*** Opening of Given data ***

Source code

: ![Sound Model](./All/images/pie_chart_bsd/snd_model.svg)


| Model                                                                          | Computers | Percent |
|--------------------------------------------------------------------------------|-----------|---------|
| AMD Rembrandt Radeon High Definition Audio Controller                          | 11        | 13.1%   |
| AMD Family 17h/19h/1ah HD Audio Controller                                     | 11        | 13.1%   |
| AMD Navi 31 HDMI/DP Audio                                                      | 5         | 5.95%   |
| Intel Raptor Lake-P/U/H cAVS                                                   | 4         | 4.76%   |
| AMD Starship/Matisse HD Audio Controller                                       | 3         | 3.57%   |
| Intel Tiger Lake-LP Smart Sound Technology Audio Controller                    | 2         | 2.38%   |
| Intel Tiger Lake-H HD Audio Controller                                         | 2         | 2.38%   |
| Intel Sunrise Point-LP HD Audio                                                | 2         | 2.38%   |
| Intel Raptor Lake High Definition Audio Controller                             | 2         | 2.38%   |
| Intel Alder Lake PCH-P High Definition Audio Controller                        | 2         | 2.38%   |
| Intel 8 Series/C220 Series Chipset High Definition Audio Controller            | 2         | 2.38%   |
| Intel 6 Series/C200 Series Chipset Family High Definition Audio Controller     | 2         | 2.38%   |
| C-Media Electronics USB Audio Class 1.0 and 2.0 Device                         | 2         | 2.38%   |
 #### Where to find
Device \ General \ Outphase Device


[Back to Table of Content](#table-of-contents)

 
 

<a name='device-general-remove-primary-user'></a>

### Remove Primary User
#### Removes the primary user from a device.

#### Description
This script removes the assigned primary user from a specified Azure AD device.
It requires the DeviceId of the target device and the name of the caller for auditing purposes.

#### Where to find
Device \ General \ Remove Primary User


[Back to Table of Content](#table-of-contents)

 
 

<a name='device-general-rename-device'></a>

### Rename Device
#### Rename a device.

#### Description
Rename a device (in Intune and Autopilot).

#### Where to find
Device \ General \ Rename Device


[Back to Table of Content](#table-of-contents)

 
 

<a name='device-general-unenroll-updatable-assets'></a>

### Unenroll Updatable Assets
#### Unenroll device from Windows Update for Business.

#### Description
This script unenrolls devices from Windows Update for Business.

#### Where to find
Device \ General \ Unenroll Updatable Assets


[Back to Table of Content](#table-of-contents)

*** Close of Given data ***

Task statement: Everything in the material above should be output exactly.

Result of the exercise:
Source code

: ![Sound Model](./All/images/pie_chart_bsd/snd_model.svg)


| Model                                                                          | Computers | Percent |
|--------------------------------------------------------------------------------|-----------|---------|
| AMD Rembrandt Radeon High Definition Audio Controller                          | 11        | 13.1%   |
| AMD Family 17h/19h/1ah HD Audio Controller                                     | 11        | 13.1%   |
| AMD Navi 31 HDMI/DP Audio                                                      | 5         | 5.95%   |
| Intel Raptor Lake-P/U/H cAVS                                                   | 4         | 4.76%   |
| AMD Starship/Matisse HD Audio Controller                                       | 3         | 3.57%   |
| Intel Tiger Lake-LP Smart Sound Technology Audio Controller                    | 2         | 2.38%   |
| Intel Tiger Lake-H HD Audio Controller                                         | 2         | 2.38%   |
| Intel Sunrise Point-LP HD Audio                                                | 2         | 2.38%   |
| Intel Raptor Lake High Definition Audio Controller                             | 2         | 2.38%   |
| Intel Alder Lake PCH-P High Definition Audio Controller                        | 2         | 2.38%   |
| Intel 8 Series/C220 Series Chipset High Definition Audio Controller            | 2         | 2.38%   |
| Intel 6 Series/C200 Series Chipset Family High Definition Audio Controller     | 2         | 2.38%   |
| C-Media Electronics USB Audio Class 1.0 and 2.0 Device                         | 2         | 2.38%   |
 #### Where to find
Device \ General \ Outphase Device


[Back to Table of Content](#table-of-contents)

 
 

<a name='device-general-remove-primary-user'></a>

### Remove Primary User
#### Removes the primary user from a device.

#### Description
This script removes the assigned primary user from a specified Azure AD device.
It requires the DeviceId of the target device and the name of the caller for auditing purposes.

#### Where to find
Device \ General \ Remove Primary User


[Back to Table of Content](#table-of-contents)

 
 

<a name='device-general-rename-device'></a>

### Rename Device
#### Rename a device.

#### Description
Rename a device (in Intune and Autopilot).

#### Where to find
Device \ General \ Rename Device


[Back to Table of Content](#table-of-contents)

 
 

<a name='device-general-unenroll-updatable-assets'></a>

### Unenroll Updatable Assets
#### Unenroll device from Windows Update for Business.

#### Description
This script unenrolls devices from Windows Update for Business.

#### Where to find
Device \ General \ Unenroll Updatable Assets


[Back to Table of Content](#table-of-contents)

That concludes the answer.